Inclusion of a gene in the ancestor was not dependent on its presence in all the descendant taxa, as a gene could be ancestral but lost from some lineages or acquired after the ancestor but before divergence of some descendant taxa. Therefore, to be retained in the ancestor, an ortholog had to be present in at least one of the close relatives of E. coli (S. enterica sv. Paratyphi, Typhi or Typhimurium, or K. pneumoniae) and also in at least one of the more distant relatives, either Y. pestis (representing a more basal branch of the Enterobacteriaceae) or V. cholerae (branching just outside the Enterobacteriaceae). These requirements effectively impose a parsimony criterion, minimizing the number of gains and losses of genes.

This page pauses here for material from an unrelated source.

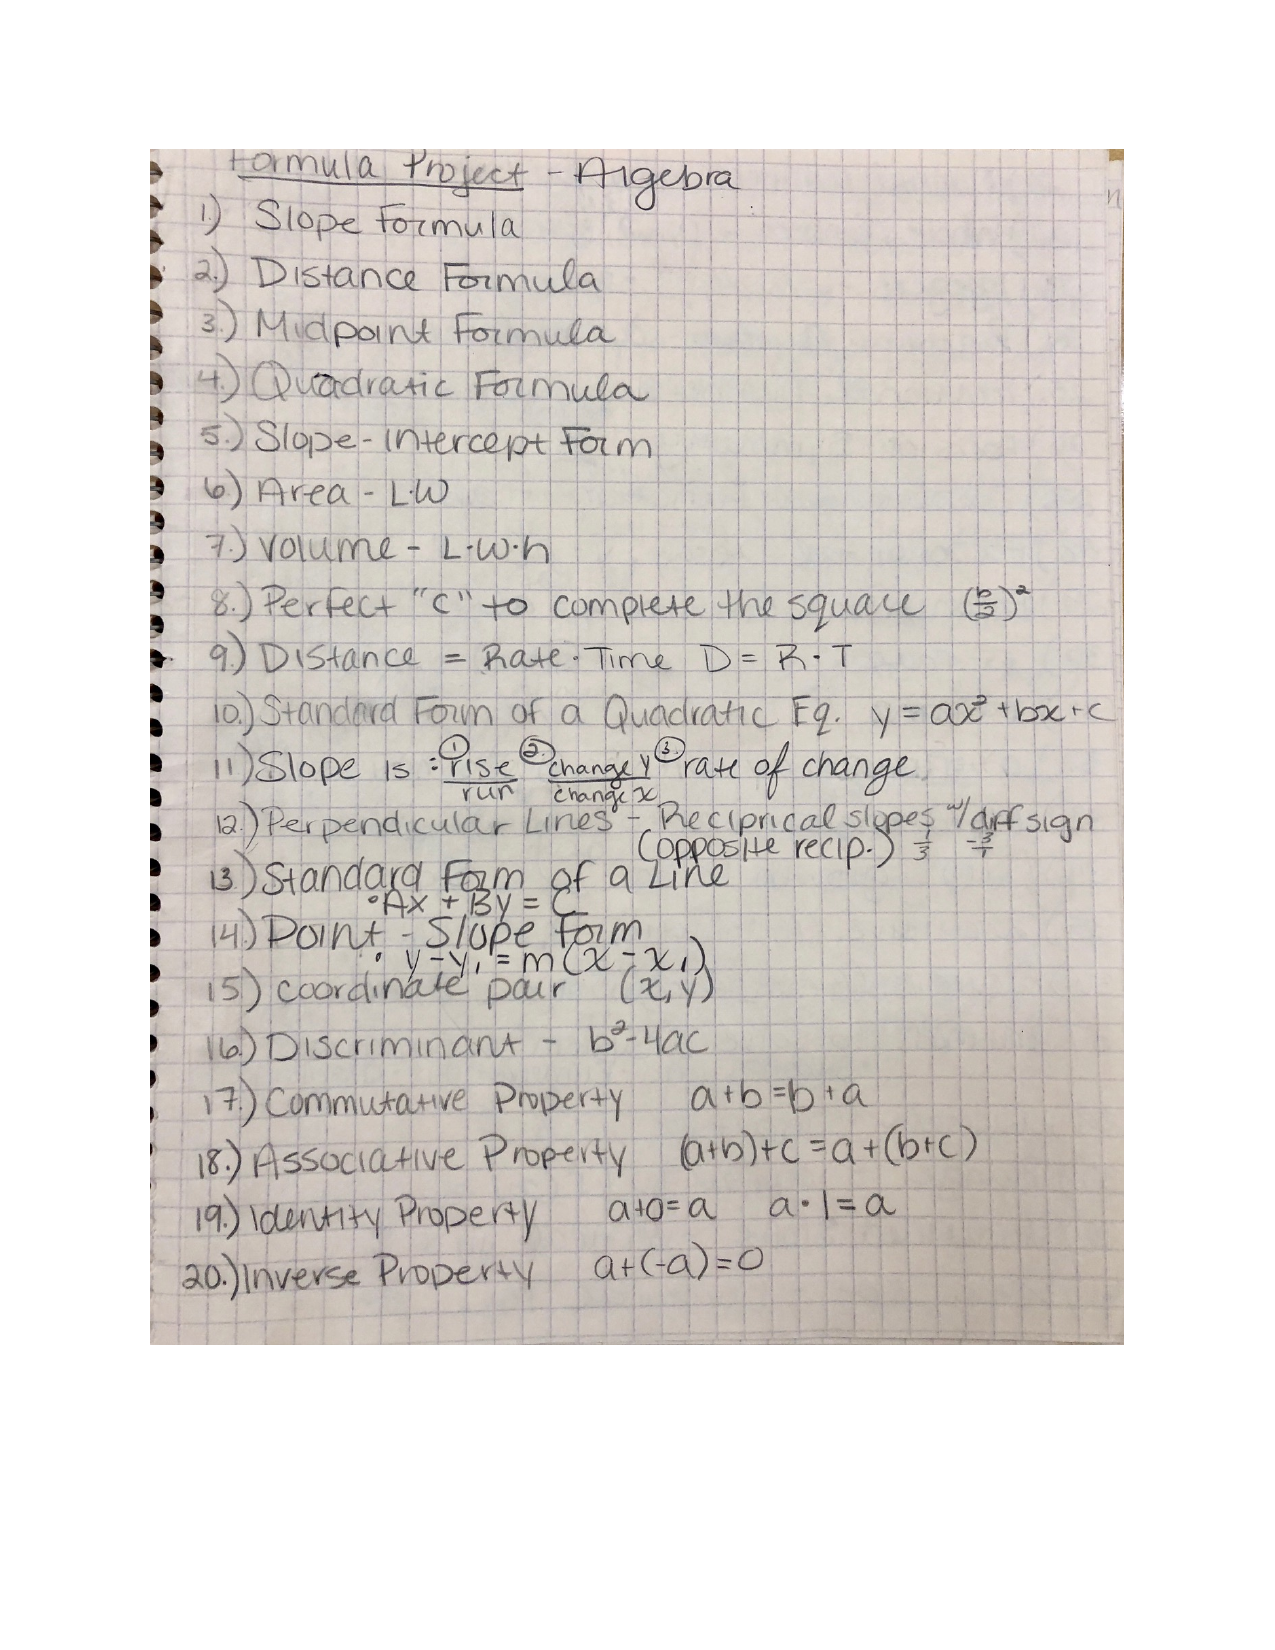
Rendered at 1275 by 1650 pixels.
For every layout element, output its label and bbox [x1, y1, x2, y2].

This criterion is likely to be valid for most genes across this relatively shallow phylogeny. Sequences most likely to be misrepresented in the ancestor by this reconstruction are phage genes or insertion elements, which may move in and out of genomes too frequently for ancestral states to be reconstructed using parsimony. Buchnera lacks phage or insertion sequences [8].

The ancestor was assigned the gene order of modern E. coli. Although this order is almost certainly not entirely correct, comparison with other bacteria indicates that it is true for a majority of the borders between the 306 fragments (including those lost and those retained). For example, the same linkages occur in E. coli and V. cholerae and/or E. coli and Y. pestis for 219 of the junctions between fragments in Buchnera (example in Figure 5). This implies that most of the E. coli arrangements were present in the ancestor of Buchnera and E. coli and that the ends of syntenic fragments mostly represent sites at which rearrangements occurred in the evolution of Buchnera. A concentration of rearrangements in the Buchnera lineage is also suggested by the much longer average length of spacers that occur between syntenic fragments as compared to spacers that have the same flanking genes in the ancestor and in E. coli (see above). This longer spacer length can be interpreted as arising from remnants of genes that were rendered functionless when rearrangements occurred. When the relevant genomes currently in progress are complete and annotated, a more accurate reconstruction of ancestral gene order maybe possible.